The combustion of a linear droplet array in a convective, coaxial potential flow

Abstract

An efficient numerical scheme is introduced to describe the effects of forced convection and droplet-droplet interactions on the burning rate of a one-dimensional droplet array. The flow field is described by point sources (or sinks) superimposed on a uniform, coaxial potential flow. The strengths of the sources (or sinks) are found from the mass and heat conservation boundary conditions at the droplet surface. The resulting flow field is then used to solve the energy and species conservation equations, which are first transformed to a generalized coordinate system so that the computations can be carried out in any grid system. In this study, an improved, composite, body-fitted grid was used to solve the equations by an iterative, finite difference method to obtain the temperature (or concentration) field. Droplet pairs of equal sizes with spacings from 4 to 16 radii have been investigated for Peclet numbers from 10 to 120. The temperature distribution around the droplet array, as well as the local Nusselt number around the droplet surfaces, has been calculated.
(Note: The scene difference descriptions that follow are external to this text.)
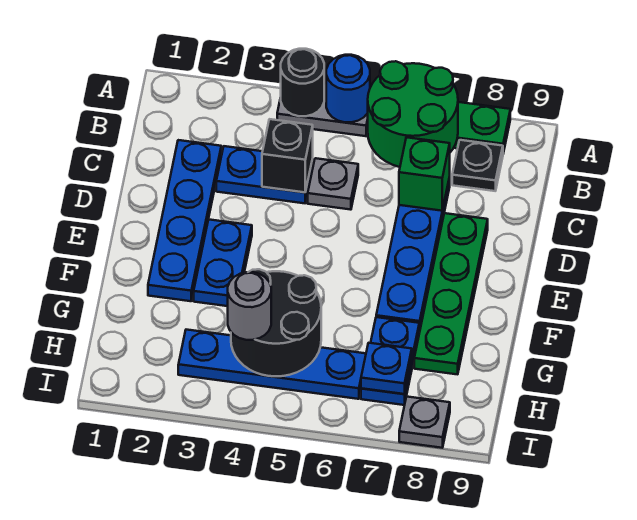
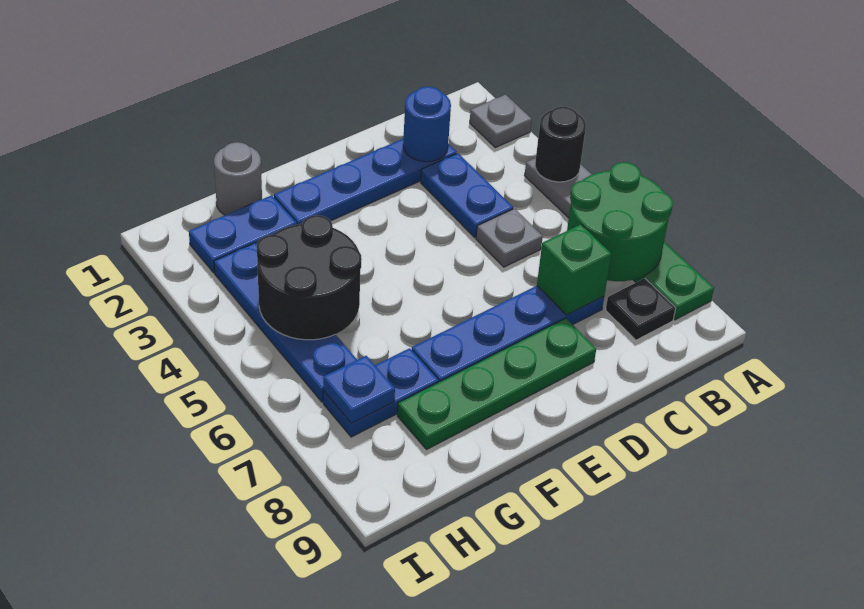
blue 1x1 round brick [326,55,370,122] -> blue 1x1 round brick moved to [403,87,451,162]
black 1x1 brick [262,119,313,192] -> none
blue 1x2 plate [194,219,252,306] -> blue 1x2 plate moved to [189,195,297,273]
grey 1x1 round brick [228,272,271,340] -> grey 1x1 round brick moved to [214,142,262,215]
grey 1x1 plate [399,397,450,448] -> grey 1x1 plate moved to [470,95,532,148]

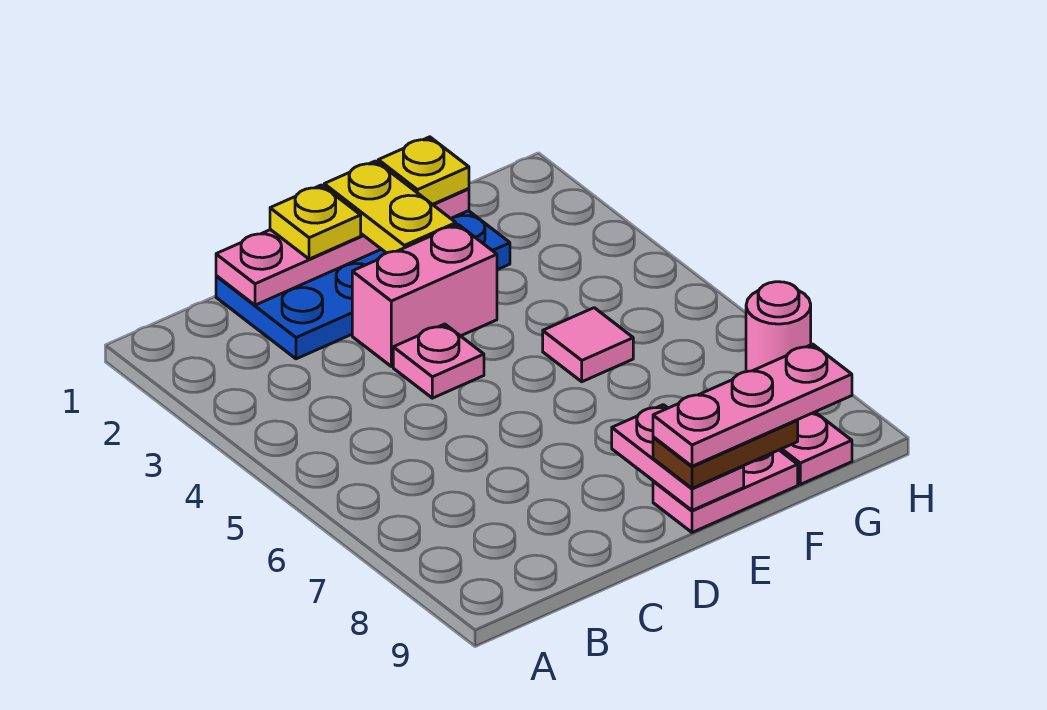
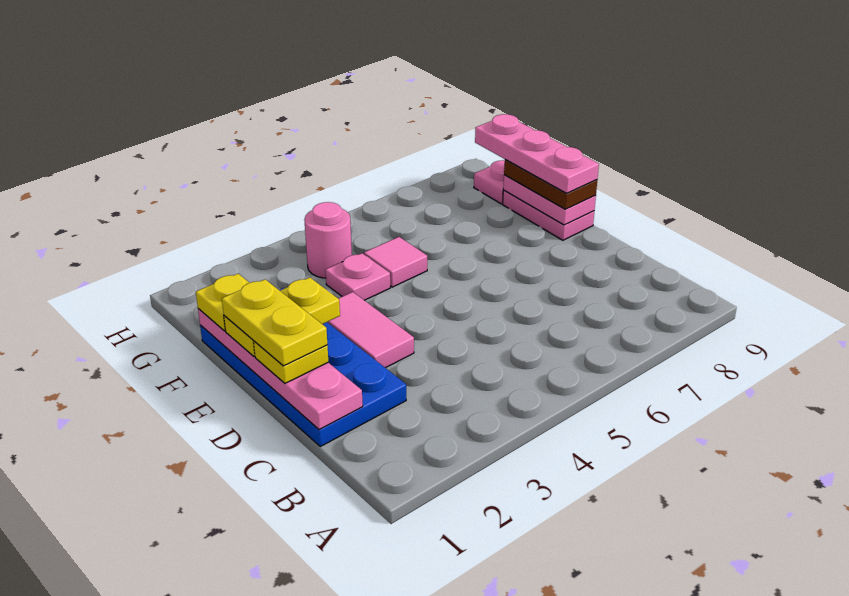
none -> yellow 1x2 plate [222,279,327,366]
pink 1x2 brick [352,224,497,366] -> pink 1x2 tile [327,292,414,368]
pink 1x1 plate [393,324,484,398] -> pink 1x1 plate moved to [326,253,390,300]
pink 1x2 plate [612,405,744,510] -> pink 1x2 plate turned to [503,175,596,225]
pink 1x1 round brick [746,282,811,372] -> pink 1x1 round brick moved to [304,202,352,278]

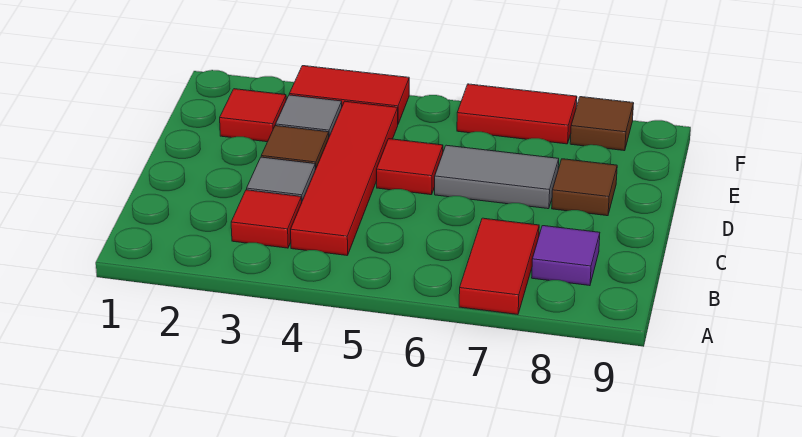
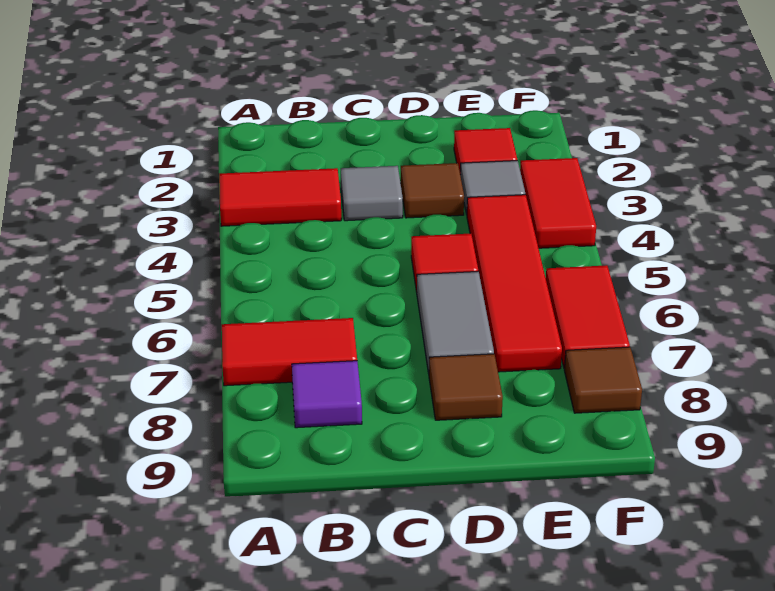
red 1x1 tile [231,190,302,248] -> red 1x2 tile [219,168,341,226]
red 1x4 tile [291,101,398,256] -> red 1x4 tile turned to [467,195,562,372]

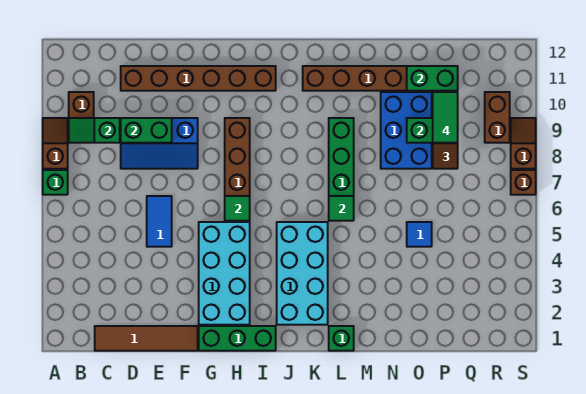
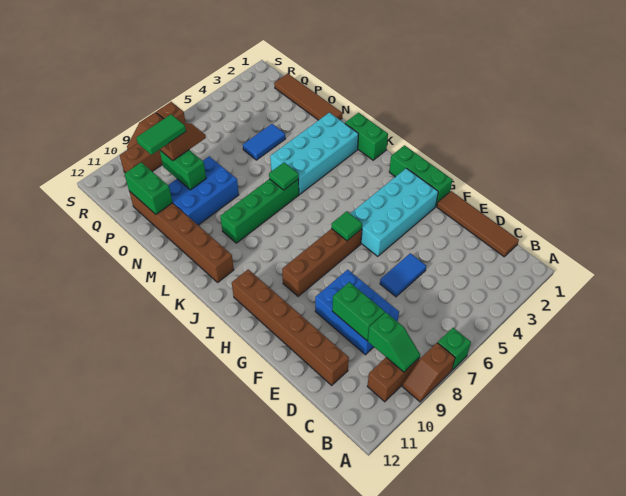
blue 2x3 slope [121,118,198,169] -> blue 2x3 brick [315,270,399,355]
cyan 2x4 brick [277,222,328,325] -> cyan 2x4 brick moved to [270,113,358,194]
green 1x1 brick [329,326,354,351] -> green 1x2 brick [345,113,388,160]
none -> brown 1x4 tile [274,74,343,120]
blue 1x1 tile [407,222,432,247] -> blue 1x2 tile [243,124,286,160]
The results show qualitative agreement with analogous heat and mass transfer analyses that have appeared in the literature. Two droplets of unequal sizes and an array of up to six equal sized droplets have also been studied. This simple approach for treating the flow field allows the computation to be extended to a linear array with a large number of droplets. The numerical scheme has excellent convergence behavior, and the composite grid introduced here can also be used for more accurate, viscous flow calculations.